Pengertian Moksa dalam Filsafat
Jaina
Bila
belenggu, berarti jiwa bersosialisasi dengan benda materiil, maka kelepasan
harus berarti terhentinya asosiasi ini secara mutlak antara jiwa dan benda
materiil. Hal ini dapat dilaksanakan dengan dua jalan yaitu Samvara dan Nirjara. Samvara berarti menghentikan arus masuk benda materiil
baru kedalam jiwa sedangkan Nirjara adalah menghilangkan secara total seluruh
percampuran yang telah terjadi antara benda materiil dan jiwa.
Kita
telah mengetahui nafsu menjurus kepada asosiasi jiwa dengan benda materiil.

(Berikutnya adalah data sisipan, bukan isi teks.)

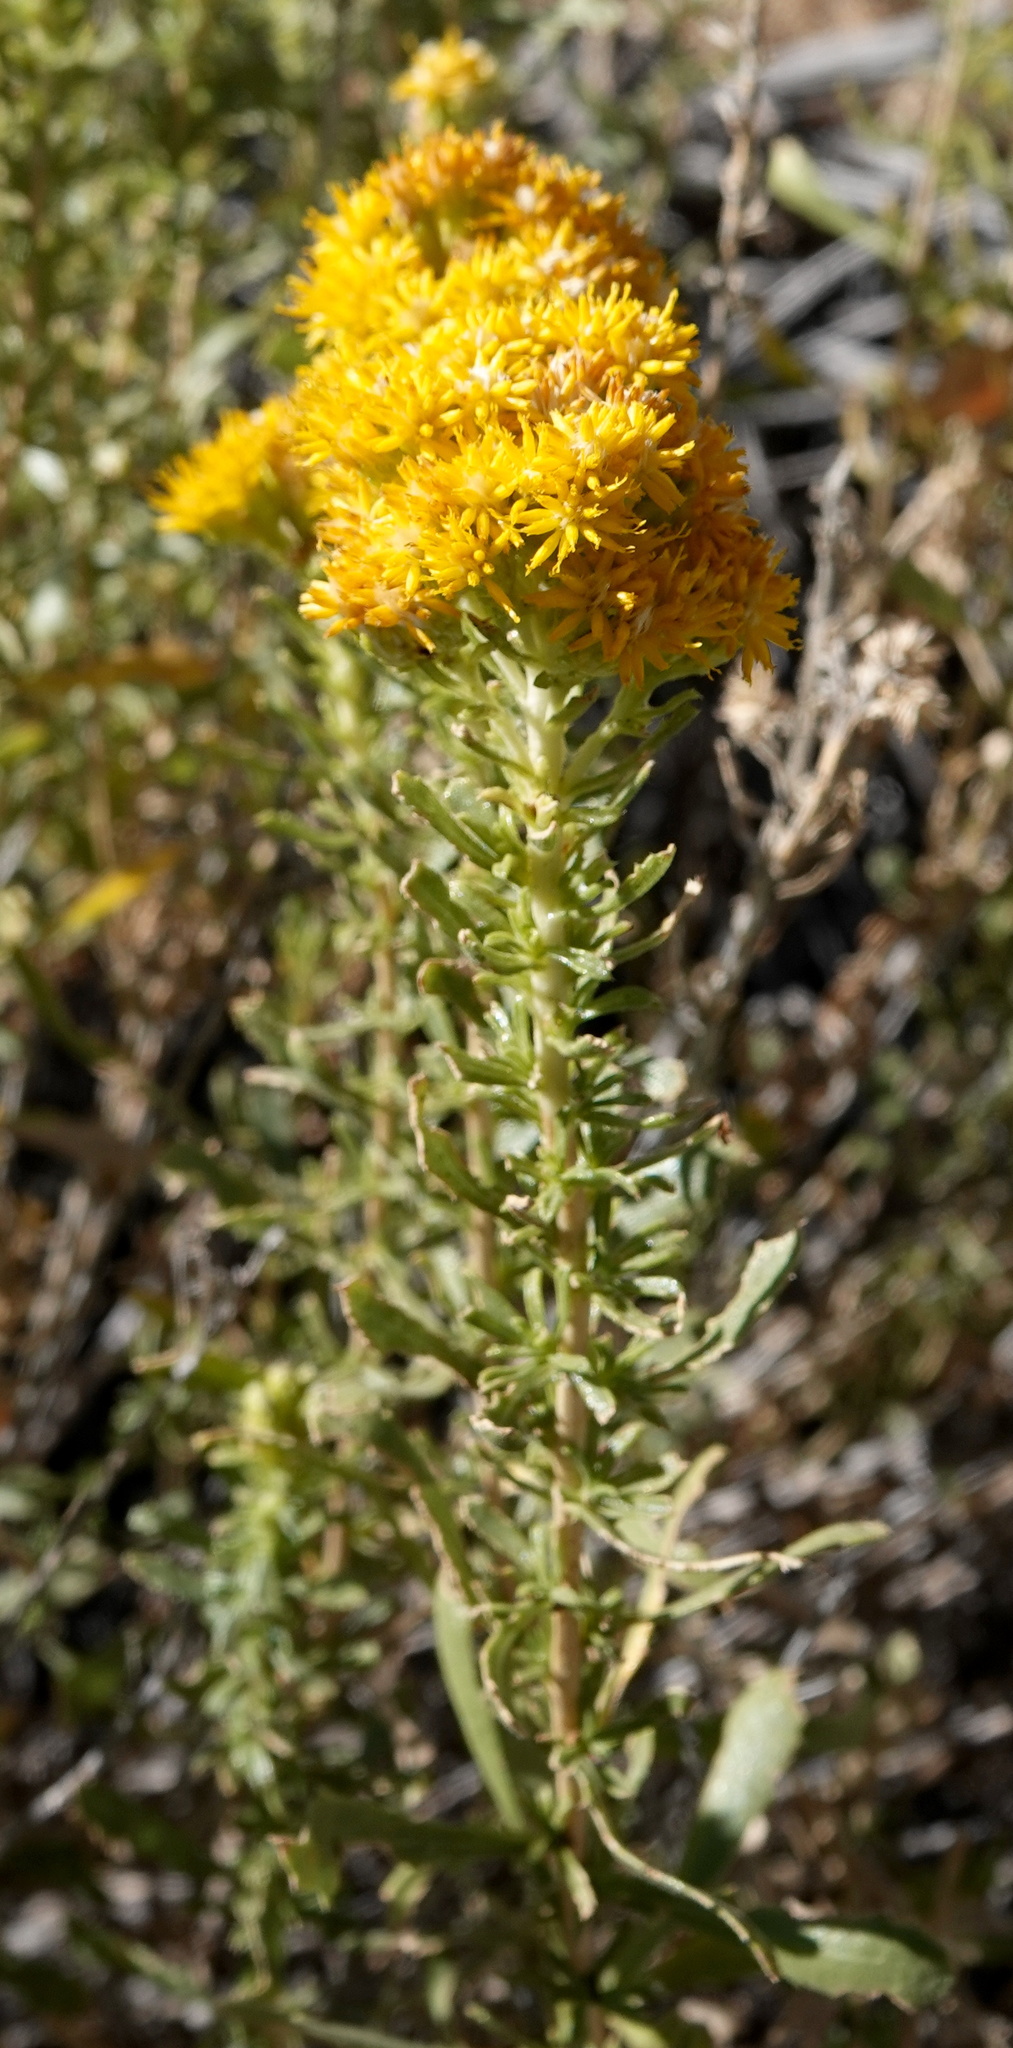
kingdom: Plantae
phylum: Tracheophyta
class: Magnoliopsida
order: Asterales
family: Asteraceae
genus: Isocoma
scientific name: Isocoma acradenia
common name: Alkali jimmyweed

Nafsu itu muncul karena ketidak tahuan (awidya) ketidak tahuan kita tentang
sifat sejati jiwa dan benda-benda materiil yang menyebabkan timbulnya
amarah,angkuh, birahi, dan lobha.
Hanya
pengetahuan yang dapat menghapus ketidaktahuan. Kaum jaina selalu
menekankan kepada kita betapa pentingnya kita memiliki pengetahuan yang benar (Samyagjnyana).
Atau pengetahuan tentang kebenaran. Pengetahuan yang benar ini dapat kita capai dengan mepelajari
secara tekun dan berhati-hati ajaran Guru (tirthankara).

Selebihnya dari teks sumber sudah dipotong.